To say that she pulled on the leash is much like saying a shooting star moves through the sky or that a forest fire is warm. Every time I bash into the "step up" segment of the learning plateaus, I find myself stunned and hurt yet again that I am not, in fact, the supreme master expert I'd deluded myself into thinking I was. Stella yanked on the leash, panted like a choo-choo, and I stood there, sweating, inching mentally toward quitting. We were instructed to walk this way, turn, shake, do a bunch of fun little moves. For me, this amounted to widen your stance to keep the dog from steamrolling her way to the head of the pack. It was not aggression. It was 100 percent uncorked ebbulience. Stella was, as the kids say, off the hook. She was overwhelmed by the blissful notion that all these dogs and people had come together to thrill her with their presence.
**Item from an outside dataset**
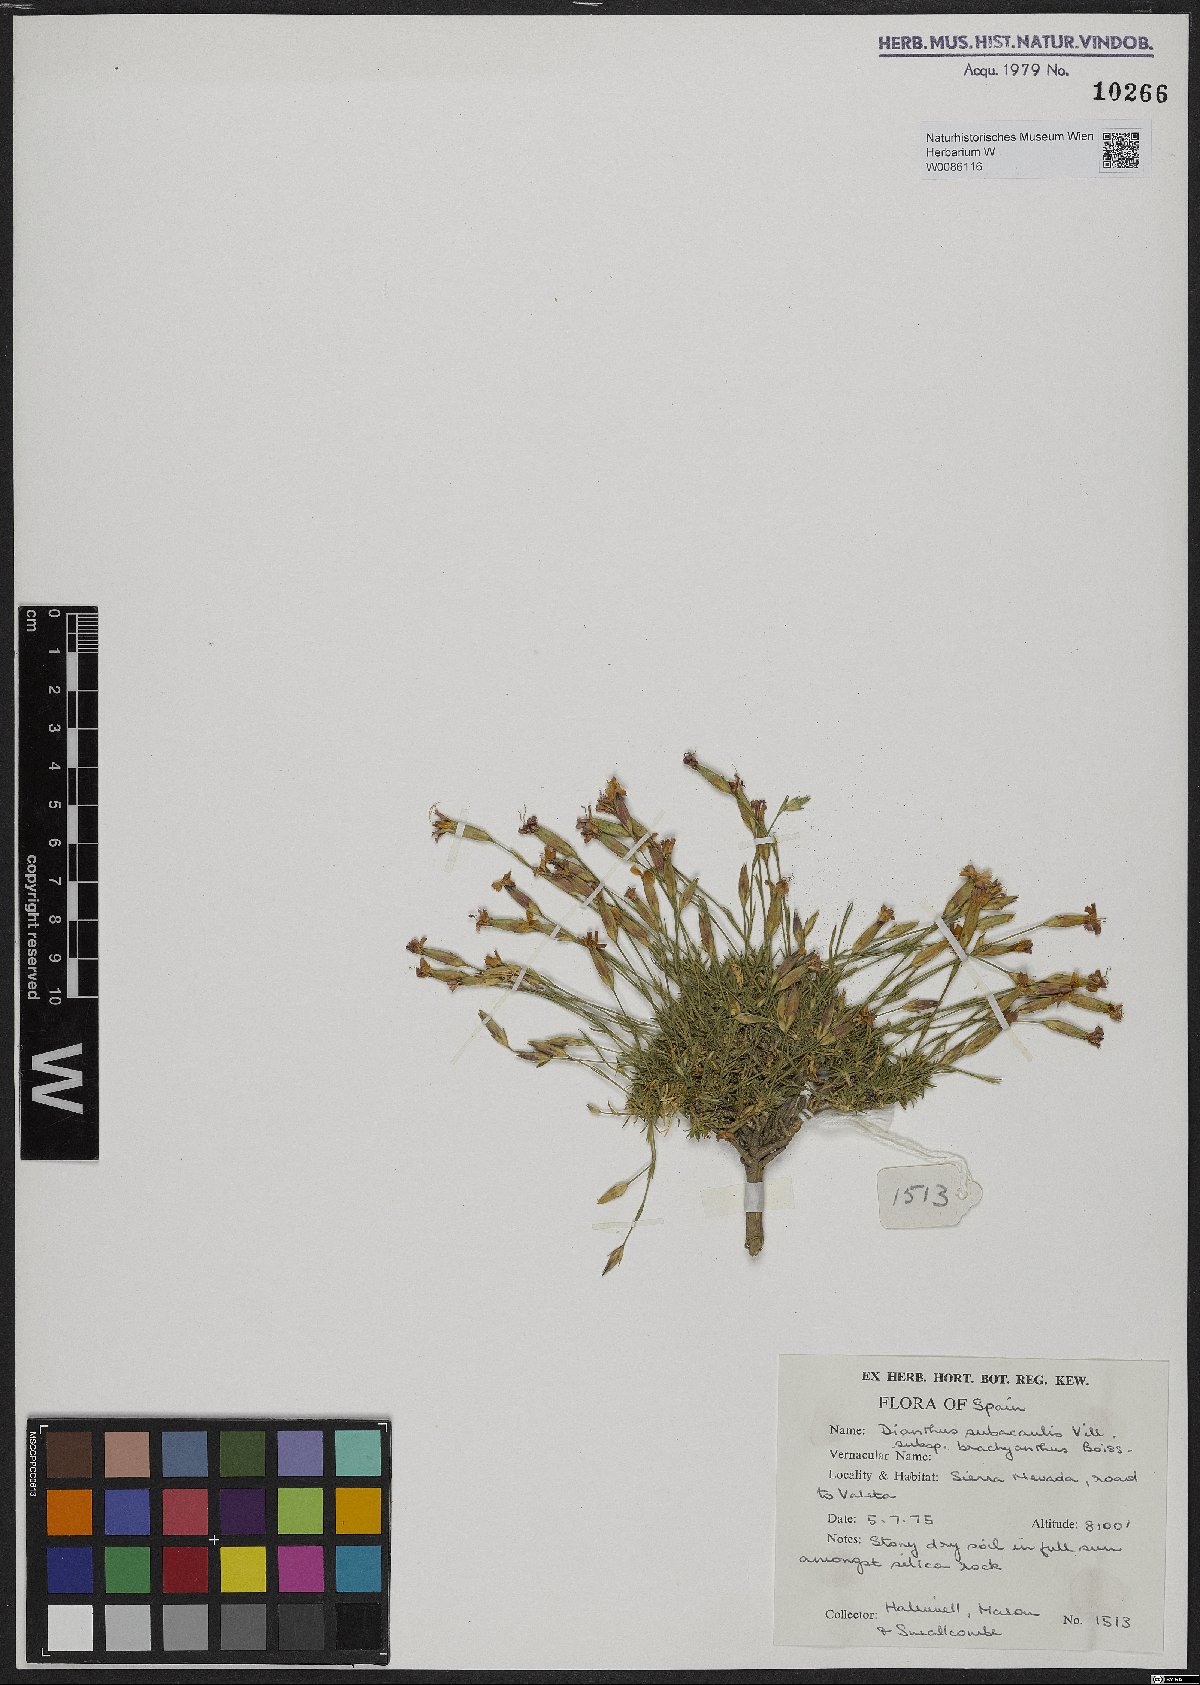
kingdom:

I say all this not to trash my dog. By the end of the class, she was following me rather beautifully, gazing into my eyes in that hopeful way that just breaks a dog handler's heart with its sheer hope and goodness. There's nothing like that bond. But it required a very real walk of fire, the humiliation of knowing that my dog looked wild at the outset. And good god, I'm sure my capabilities were called into question.

So here we are. It was not the glorious, head-of-the-class start I'd hoped for. Stella was a bit of a nutter. But we'll practice in the morning, at lunch, after work, before bed. Any treat Stella gets will only follow a heel. Want dinner? Walk with me. Oh is breakfast late? You must be very hungry. Do not break your look into my eyes. You want me to pet you? Stay right here until I tell you otherwise. Sit, down. Come. Come, walk with me, prove your skills, use your wee Stella brain.

It's time for us to improve our communication. Stella has shown she's willing to work with me. She aced the Canine Good Citizen test without my ever even teaching her a proper, airtight loose-leash walk. I'm glad we got by, but we can do better. She can do this, no problem. So the unknown here is me.

But I think the impossible fits me well enough. The only real way around it is through it. Practice, practice, practice goes the old line. We'll get there.